Sokendai Review of Cultural and Social Studies


Influences of Honchō ichinin isshu
on Bashō’s Saga nikki and Oku no hosomichi

CHEN Keran

(The Graduate University for Advanced Studies,
School of Cultural and Social Studies, Department of Japanese Literature)

Key words:

Bashō, Honchō ichinin isshu, Saga nikki, Oku no hosomichi, Hayashi Gahō, Japanese kanshi, haikai

Honchō ichinin isshu (HII, hereafter), a masterpiece written by Hayashi Gahō, represents the first full-fledged research on Japanese kanshi. It is included in the Shin koten bungaku taikei series of classical Japanese literature. Bashō’s Saga nikki (SGN) informs us that Bashō kept this book on the table in Kyorai’s Rakushisha lodge. We know that while staying at Rakushisha, Bashō read through HII and made personal notes on the poetry in the book. There is no doubt that SGN provides us with an important clue to a possible link between Bashō and writings by the Hayashi family. However, there has not been much work done on how relevant HII is in research on Bashō. This essay illustrates the nature and the characteristics of HII before discussing how HII may have influenced Bashō, focusing on Oku no hosomichi (ONH) and SGN in particular.

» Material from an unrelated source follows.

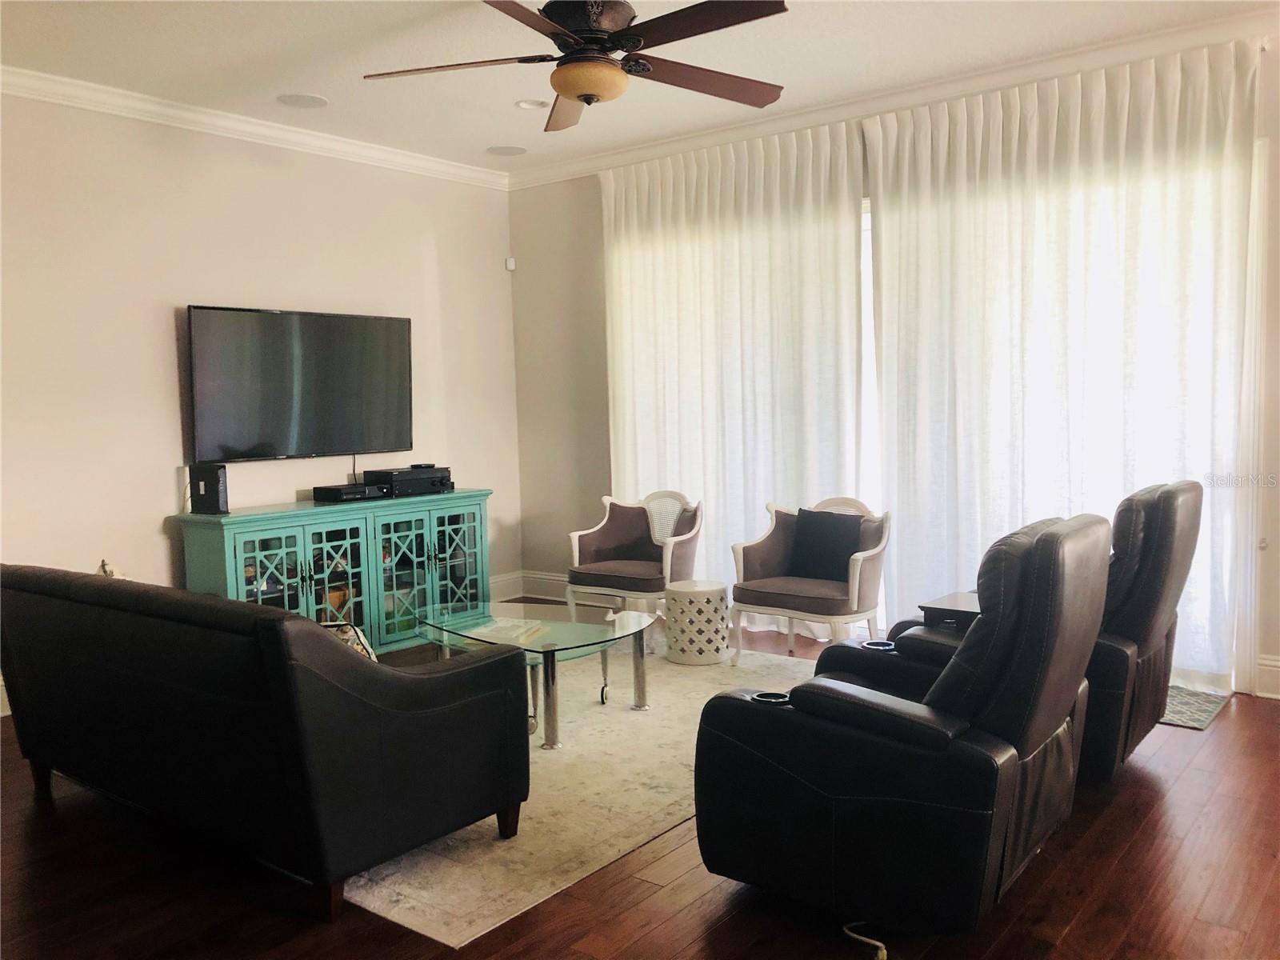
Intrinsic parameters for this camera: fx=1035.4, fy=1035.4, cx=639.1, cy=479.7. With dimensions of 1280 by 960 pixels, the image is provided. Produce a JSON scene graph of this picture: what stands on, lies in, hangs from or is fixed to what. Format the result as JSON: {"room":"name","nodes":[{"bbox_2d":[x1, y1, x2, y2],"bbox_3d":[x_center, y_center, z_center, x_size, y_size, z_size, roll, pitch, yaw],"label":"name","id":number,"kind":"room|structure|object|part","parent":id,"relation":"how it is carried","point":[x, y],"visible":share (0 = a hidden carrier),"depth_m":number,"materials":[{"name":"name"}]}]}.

Bashō’s entries on April 29th and 30th in SGN could be viewed as notes made while reading the HII. I argue, based on a comparison between the last part of the April 25th entry and that of April 28th, that the main body of SGN and its self-created commentary are of a completely different nature, and that Bashō intentionally kept them separate. I made use of a version in possession of the Nomura family, one believed to be the most bona fide among the versions of SGN. Next, I will talk about Shimu, arguing that the poetry critique found in HII may have inspired Bashō to adopt the style of explanatory critique in his writing, based on observations from book five of HII.

This essay also points out that some of Bashō’s text shares certain characteristics found in the critiques by Hayashi Gahō, and demonstrates a possible link between Bashō and Japanese kanshi in HII by noting that some words Bashō used in ONH, Ryūshakuji, etc., actually come from books six and three of HII.